Focus: “I assure you, everyone who has given up house or wife or brothers or parents or children, for the sake of the kingdom of God, will be repaid many times over in this life, as well as receiving eternal life in the world to come.”(Luke 18:29, New Living Translation).

How about you? What might Jesus point out as a barrier between you and him? Are you ready to remove it–with God’s help, of course?

Working Toward Freedom

I watched wide-eyed as our nation raged. Our rulers prepared for battle, plotted and cried out, “Let’s free ourselves from this slavery!”

Who did they cry out against? What was the slavery? According to Psalm 2, none other than the Lord God because they didn’t want him telling them what  to do. Neither did their citizens.

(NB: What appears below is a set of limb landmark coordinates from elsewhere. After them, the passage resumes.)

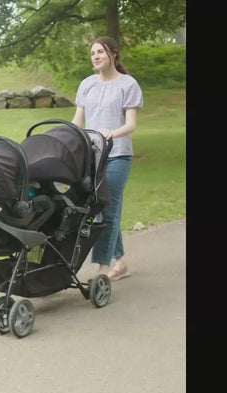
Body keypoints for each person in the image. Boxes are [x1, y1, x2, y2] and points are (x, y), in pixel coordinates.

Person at [71, 36, 143, 281]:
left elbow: (131, 124)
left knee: (105, 209)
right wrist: (67, 140)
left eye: (100, 51)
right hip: (93, 157)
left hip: (118, 154)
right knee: (104, 208)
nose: (96, 56)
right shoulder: (87, 84)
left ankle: (102, 269)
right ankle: (120, 262)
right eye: (92, 53)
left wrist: (112, 132)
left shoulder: (128, 84)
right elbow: (77, 122)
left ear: (113, 53)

If a situation called for a little lying or stealing or cheating, why not? If they felt like using God’s name like a swear word, so what? If keeping their businesses open on Sunday meant turning a bigger profit, that was their call. If they ignored their parents or any other authority–who, by the way, weren’t all that wise or great anyway–that was their call. If they found someone attractive and wanted to sleep with that person without benefit of marriage, hey, whose  business was it but theirs?

Who did God think he was anyway? And what about the many world religions with plenty of gods to chose from? Worship only the Lord God? Obey only him? Forget that!

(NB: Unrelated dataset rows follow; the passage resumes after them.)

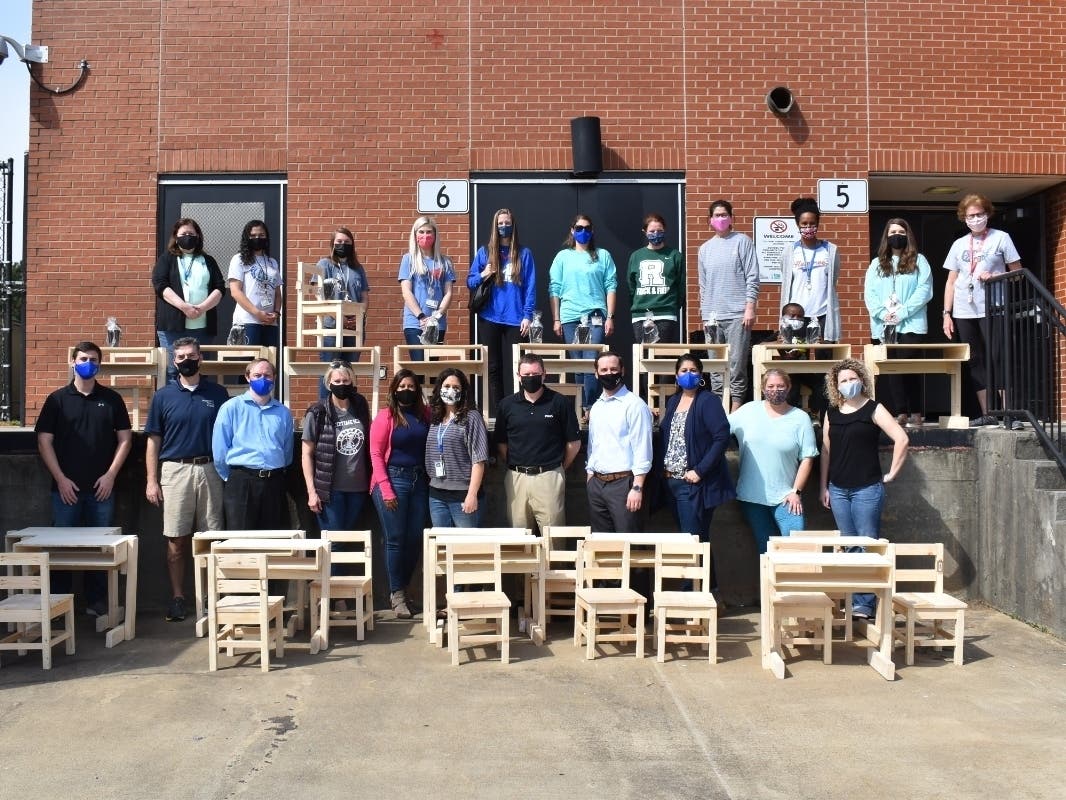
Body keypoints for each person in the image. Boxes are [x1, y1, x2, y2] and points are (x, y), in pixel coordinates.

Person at [35, 341, 133, 616]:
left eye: (93, 359)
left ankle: (96, 602)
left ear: (99, 364)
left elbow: (125, 439)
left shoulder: (112, 399)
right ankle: (57, 606)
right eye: (82, 358)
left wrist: (111, 475)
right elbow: (44, 441)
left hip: (102, 489)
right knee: (61, 549)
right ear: (72, 361)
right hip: (65, 490)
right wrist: (61, 479)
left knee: (100, 548)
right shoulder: (57, 400)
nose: (88, 363)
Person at [144, 337, 230, 622]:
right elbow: (153, 441)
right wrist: (151, 480)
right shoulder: (163, 396)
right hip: (175, 471)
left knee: (212, 538)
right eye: (180, 357)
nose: (186, 360)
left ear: (200, 358)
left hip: (210, 470)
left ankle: (211, 597)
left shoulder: (218, 393)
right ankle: (179, 597)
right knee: (176, 539)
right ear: (174, 361)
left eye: (191, 355)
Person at [820, 358, 909, 619]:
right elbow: (826, 451)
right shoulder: (831, 413)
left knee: (867, 544)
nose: (849, 384)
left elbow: (902, 439)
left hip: (867, 489)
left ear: (862, 380)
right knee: (849, 546)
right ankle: (855, 599)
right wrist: (823, 486)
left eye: (852, 379)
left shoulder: (874, 408)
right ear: (836, 386)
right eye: (843, 381)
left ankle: (865, 603)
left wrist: (892, 473)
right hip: (838, 489)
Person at [941, 193, 1023, 427]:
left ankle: (1009, 413)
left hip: (993, 306)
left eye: (979, 215)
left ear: (987, 214)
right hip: (964, 309)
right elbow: (951, 280)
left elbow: (1017, 272)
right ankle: (988, 412)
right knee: (974, 360)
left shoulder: (1001, 238)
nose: (975, 219)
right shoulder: (959, 244)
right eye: (970, 216)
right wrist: (947, 313)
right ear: (964, 218)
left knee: (998, 356)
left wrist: (997, 276)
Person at [657, 353, 735, 587]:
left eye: (693, 370)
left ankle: (689, 594)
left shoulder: (707, 400)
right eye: (683, 371)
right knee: (697, 539)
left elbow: (721, 437)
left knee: (691, 541)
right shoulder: (673, 401)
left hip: (694, 483)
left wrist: (699, 470)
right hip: (672, 481)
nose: (688, 375)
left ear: (701, 375)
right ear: (676, 375)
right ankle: (710, 592)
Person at [728, 368, 818, 554]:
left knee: (796, 549)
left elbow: (807, 458)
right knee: (766, 551)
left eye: (780, 386)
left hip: (787, 497)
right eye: (770, 386)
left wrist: (796, 491)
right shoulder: (748, 411)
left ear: (789, 387)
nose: (775, 390)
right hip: (751, 497)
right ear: (762, 388)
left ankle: (793, 584)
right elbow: (720, 429)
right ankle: (768, 584)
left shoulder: (800, 418)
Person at [494, 353, 582, 532]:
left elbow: (574, 443)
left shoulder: (560, 402)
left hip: (549, 477)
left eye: (535, 374)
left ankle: (555, 562)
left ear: (544, 374)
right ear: (518, 376)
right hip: (516, 478)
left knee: (554, 537)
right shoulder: (506, 405)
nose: (530, 378)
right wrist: (514, 465)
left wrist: (559, 468)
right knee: (519, 537)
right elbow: (502, 443)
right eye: (525, 375)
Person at [370, 369, 431, 619]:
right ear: (394, 390)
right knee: (395, 538)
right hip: (392, 480)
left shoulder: (424, 415)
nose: (406, 390)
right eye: (402, 386)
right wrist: (385, 488)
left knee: (415, 538)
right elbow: (375, 453)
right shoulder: (385, 417)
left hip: (419, 481)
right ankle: (396, 595)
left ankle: (404, 589)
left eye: (411, 386)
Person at [864, 218, 934, 426]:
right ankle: (900, 411)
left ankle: (916, 411)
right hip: (884, 324)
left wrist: (902, 313)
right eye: (893, 232)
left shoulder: (919, 261)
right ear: (886, 236)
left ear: (908, 236)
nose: (897, 236)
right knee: (892, 369)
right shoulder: (876, 264)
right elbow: (870, 293)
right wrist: (882, 313)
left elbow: (924, 291)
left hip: (911, 323)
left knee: (909, 367)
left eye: (901, 232)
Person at [467, 208, 536, 414]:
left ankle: (522, 408)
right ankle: (500, 411)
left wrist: (528, 315)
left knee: (521, 366)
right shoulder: (485, 252)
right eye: (500, 223)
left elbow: (530, 286)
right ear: (495, 227)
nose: (503, 227)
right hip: (490, 317)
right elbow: (470, 282)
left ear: (513, 225)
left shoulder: (524, 254)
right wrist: (484, 273)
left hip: (516, 318)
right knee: (494, 367)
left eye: (507, 223)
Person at [549, 214, 618, 418]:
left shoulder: (602, 255)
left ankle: (590, 408)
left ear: (592, 230)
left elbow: (611, 285)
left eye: (587, 227)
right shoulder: (563, 257)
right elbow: (554, 288)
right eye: (579, 228)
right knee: (577, 365)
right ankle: (580, 408)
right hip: (570, 316)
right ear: (572, 230)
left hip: (595, 315)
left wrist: (610, 316)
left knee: (590, 362)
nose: (583, 231)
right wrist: (556, 318)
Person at [211, 358, 294, 530]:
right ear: (247, 377)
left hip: (274, 482)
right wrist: (232, 477)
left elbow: (287, 450)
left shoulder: (284, 413)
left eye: (267, 375)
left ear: (274, 378)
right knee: (240, 539)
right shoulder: (230, 407)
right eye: (257, 375)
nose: (262, 379)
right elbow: (219, 450)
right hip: (242, 481)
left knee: (274, 539)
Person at [697, 199, 759, 412]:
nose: (721, 219)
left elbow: (752, 277)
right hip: (713, 317)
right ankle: (719, 408)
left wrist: (749, 307)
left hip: (737, 315)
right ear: (710, 220)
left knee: (736, 365)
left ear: (731, 218)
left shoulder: (742, 241)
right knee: (715, 367)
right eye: (717, 215)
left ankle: (735, 408)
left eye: (724, 215)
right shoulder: (704, 249)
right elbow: (703, 285)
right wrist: (705, 315)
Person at [301, 360, 371, 534]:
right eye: (337, 381)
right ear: (328, 383)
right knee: (334, 543)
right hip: (330, 492)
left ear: (352, 382)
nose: (342, 385)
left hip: (359, 489)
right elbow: (306, 455)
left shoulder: (360, 405)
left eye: (346, 381)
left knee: (350, 541)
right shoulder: (317, 412)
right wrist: (312, 492)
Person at [585, 351, 653, 533]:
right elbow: (593, 445)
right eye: (604, 369)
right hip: (597, 484)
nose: (609, 373)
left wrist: (637, 487)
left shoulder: (635, 405)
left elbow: (643, 448)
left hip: (624, 484)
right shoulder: (597, 407)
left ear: (622, 371)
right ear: (596, 373)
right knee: (602, 547)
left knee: (629, 545)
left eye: (613, 369)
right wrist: (590, 475)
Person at [152, 217, 226, 382]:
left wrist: (202, 308)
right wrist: (184, 307)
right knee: (172, 370)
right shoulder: (167, 259)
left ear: (198, 236)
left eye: (191, 233)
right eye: (184, 233)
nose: (188, 236)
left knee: (200, 369)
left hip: (202, 326)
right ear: (176, 236)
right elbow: (160, 285)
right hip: (172, 327)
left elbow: (220, 287)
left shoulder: (208, 260)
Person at [425, 368, 489, 528]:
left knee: (465, 548)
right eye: (446, 386)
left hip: (463, 495)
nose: (450, 390)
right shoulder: (435, 418)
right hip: (437, 494)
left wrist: (472, 495)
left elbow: (479, 460)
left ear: (463, 391)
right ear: (439, 388)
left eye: (456, 387)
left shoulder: (472, 417)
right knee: (441, 547)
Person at [314, 227, 370, 397]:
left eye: (346, 242)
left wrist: (359, 316)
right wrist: (337, 317)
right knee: (329, 371)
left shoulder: (358, 268)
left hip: (354, 327)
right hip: (331, 327)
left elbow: (364, 297)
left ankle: (349, 410)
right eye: (339, 242)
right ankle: (324, 412)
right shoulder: (324, 264)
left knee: (349, 372)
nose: (342, 245)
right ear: (332, 244)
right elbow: (319, 295)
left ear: (352, 244)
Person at [779, 197, 842, 343]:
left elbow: (833, 278)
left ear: (818, 224)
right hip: (796, 315)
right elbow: (787, 278)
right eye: (804, 224)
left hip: (823, 313)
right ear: (798, 225)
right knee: (797, 357)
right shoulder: (789, 251)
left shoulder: (830, 250)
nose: (808, 227)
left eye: (812, 223)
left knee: (825, 359)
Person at [399, 216, 455, 361]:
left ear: (435, 235)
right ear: (415, 234)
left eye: (429, 232)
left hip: (437, 324)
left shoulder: (445, 262)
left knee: (433, 370)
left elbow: (448, 292)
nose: (425, 236)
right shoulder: (408, 259)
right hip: (415, 322)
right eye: (421, 232)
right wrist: (421, 317)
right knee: (419, 368)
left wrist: (436, 316)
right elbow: (406, 292)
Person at [628, 212, 684, 344]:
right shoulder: (636, 256)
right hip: (640, 315)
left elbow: (681, 284)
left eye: (659, 230)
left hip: (665, 314)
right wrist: (637, 305)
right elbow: (631, 285)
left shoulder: (675, 255)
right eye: (652, 231)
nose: (656, 234)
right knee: (643, 355)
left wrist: (673, 305)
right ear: (644, 232)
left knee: (661, 356)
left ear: (665, 231)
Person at [227, 220, 282, 348]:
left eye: (261, 235)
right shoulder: (239, 259)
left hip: (270, 323)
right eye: (253, 236)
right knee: (247, 363)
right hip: (247, 321)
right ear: (247, 238)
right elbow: (235, 291)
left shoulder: (272, 262)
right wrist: (257, 313)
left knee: (268, 364)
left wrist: (276, 313)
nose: (257, 238)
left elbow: (278, 292)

So they raged on and plotted, filling willing ears with their own version of right and wrong. Inviting others to join their enlightenment, they truly believed they were working toward freedom.

But the Lord God shook his head sadly. He never meant his rules to enslave! He set those boundaries to protect his people, to free them to live in peace and safety and love with one another and with him. Yet each had to choose this peace and safety and love for themselves. Free choice was his gift to each.

Yet to keep us from being destroyed by our freedom, he daily urges us to choose wisely.

Focus: “Be warned … Serve the Lord with reverent fear, and rejoice with trembling. Submit to God’s royal son … what joy for all who find protection in him!” ~ Psalm 2:10-12, New Living Translation.

How about you? How do you choose to use your God-given freedom?

(This blog post is adapted from a July 2001 piece published by Together In Faith in my ten-year column, Love With Shoes On.)


Happy Father’s Day, Dad

In the late 1800’s, the life of a young Civil War veteran’s wife faded as she gave birth to their sixth child. Widower William Smart raised his daughter and five sons on the family farm in the state of Washington with such devotion that, as an adult, his daughter began a campaign to honor all fathers.

In 1906, Sonora Louise Smart Dodd, then living in Spokane, discussed the idea with her pastor. She envisioned a day of special church services and children offering their fathers words of appreciation and small gifts. The city’s YMCA joined the sponsorship, and on the third Sunday of June 1910–the month of William Smart’s birthday–Father’s Day was first observed.

In 1916, President Woodrow Calvin Coolidge recommended its observance, but decades followed while others slowly joined in the effort to establish Father’s Day. During those years, wearing a red rose honored a living father, a white rose for one not living. Today we celebrate Father’s Day with backyard barbecues and gifts for our birth fathers, stepfathers, fathers-in-law, and grandfathers.

This is all as it should be! However, this year as we honor the fathers in our lives, let’s remember the most wonderful Father of all–our heavenly Father. The One whose abundant love is always the same.The One who never tires of watching over us and providing for our needs. He who, when we stray, never stops wooing us back to him. More than all that, he is the Father who made the way at great personal price–the willing death of his Son on the cross–that we might be his children.

Focus: “How great is the love the Father has lavished on us, that we should be called the children of God!” ~ 1 John 3:1, New International Version.

How About You? How many fathers do you honor on Father’s Day, and how do you choose to do it?

(This blog post is adapted from a June 1999 piece published by Together in Faith in my ten-year column, Love With Shoes On.)